I receive an artist newsletter from Robert Genn that often raises interesting questions which apply equally to the sonic and visual arts. A recent issue talked about the rise of digital photography and photoshop-type software among photographers. Reading about the relation of computer-enhanced photography to painting, I was struck by the analogous dynamic between rap music and performed musical instruments. For years music purists have called rap and scratch artists non-musicians, or less “creative” artists. But the idea of “second generation” creativity opens up new artistic and philosophical terrain. Samplers, loop machines, digital recorders have become modern musical instruments, which use chunks of sound rather than individual notes. In my jazz history class I argue that the principles of improvisation, commentary and innovation can apply in the manipulation of prerecorded chunks of sound, particularly where these chunks have historical context.
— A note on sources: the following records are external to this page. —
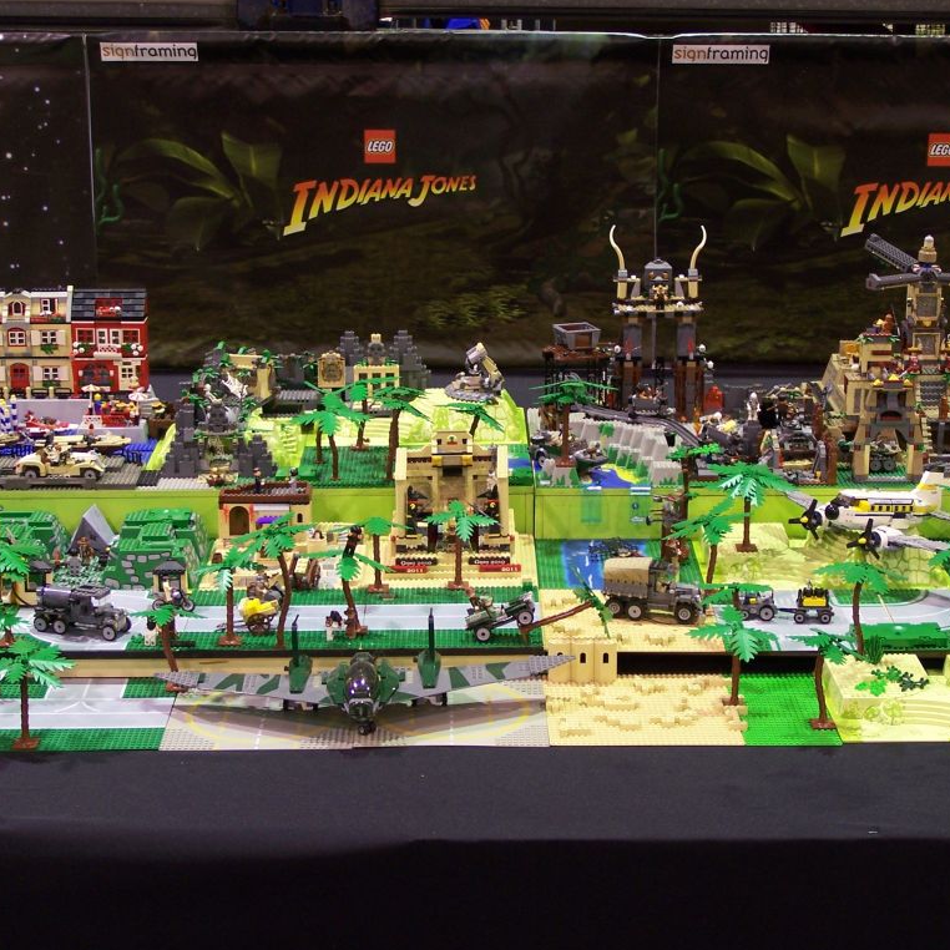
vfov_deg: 22.8
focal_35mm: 76
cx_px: 529
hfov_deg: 22.8
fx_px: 2360
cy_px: 476
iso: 80
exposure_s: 1/2
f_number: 3.2
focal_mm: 10.7
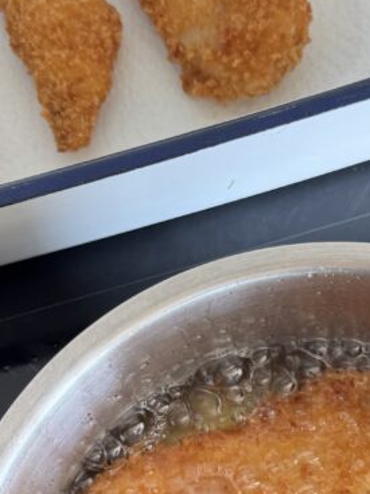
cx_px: 226
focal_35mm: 67
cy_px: 349
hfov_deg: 21.9
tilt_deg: -72.4
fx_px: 955
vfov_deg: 28.7
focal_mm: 6.76
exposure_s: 1/86
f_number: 1.78
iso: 200
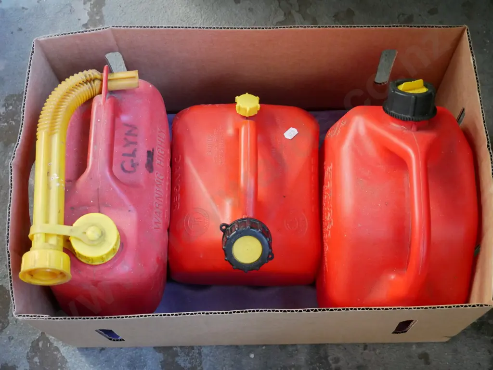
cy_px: 185
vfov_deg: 26.1
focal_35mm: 56
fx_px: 798
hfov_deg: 34.3
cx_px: 246
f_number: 4.7
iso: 3200
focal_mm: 28
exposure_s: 1/40
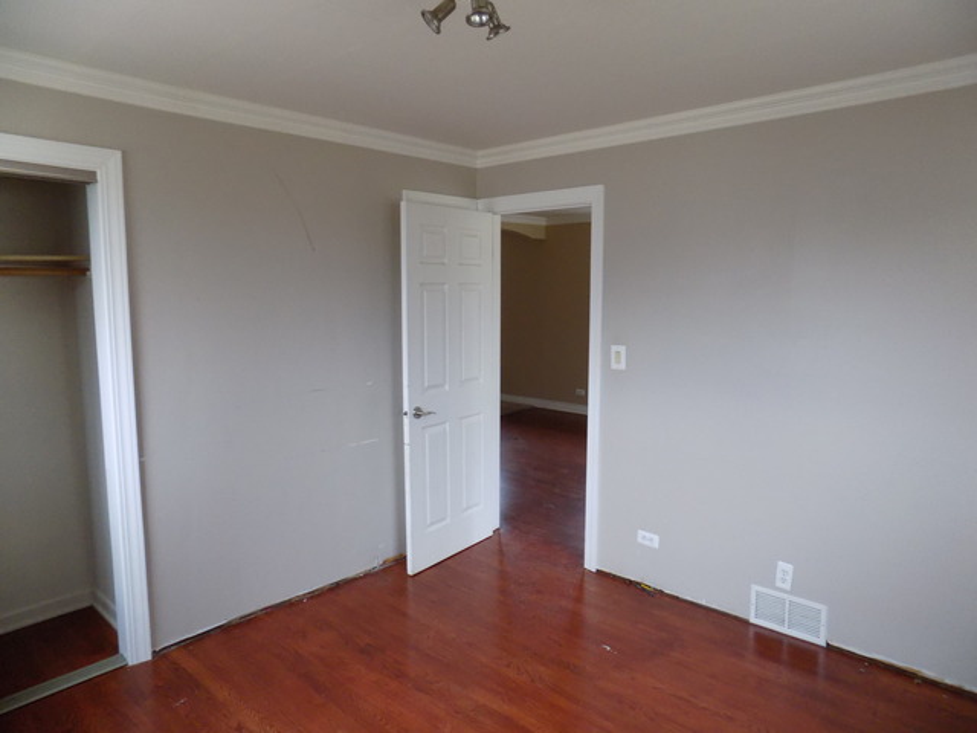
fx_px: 649
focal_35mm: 23
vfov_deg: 58.9
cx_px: 488
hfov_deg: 73.9
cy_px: 366
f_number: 3.1
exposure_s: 1/30
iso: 280
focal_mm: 4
Common examples are James Brown’s signature cries, as well as his basslines and horn riffs. Artists remix these chunks not only to create new combinations of sound, but to reinsert identifiable musical motifs from one era into another.

Perhaps what is lacking in digital photographic art is this element of commentary, the art of play. How one plays with computer technology is the defining criterion of our 21st century techno-culture. It is all too easy to become a glorified computer programmer, since we all increasingly need to become computer literate. The question is: Where is the dividing line? When is the machine an extension of our humanity, and when are we an extension of its mechanization? Are we headed toward a symbiotic future, where we perceive art partly as dream and partly as algorithm? Perhaps the human brain was always wired that way…Food for thought.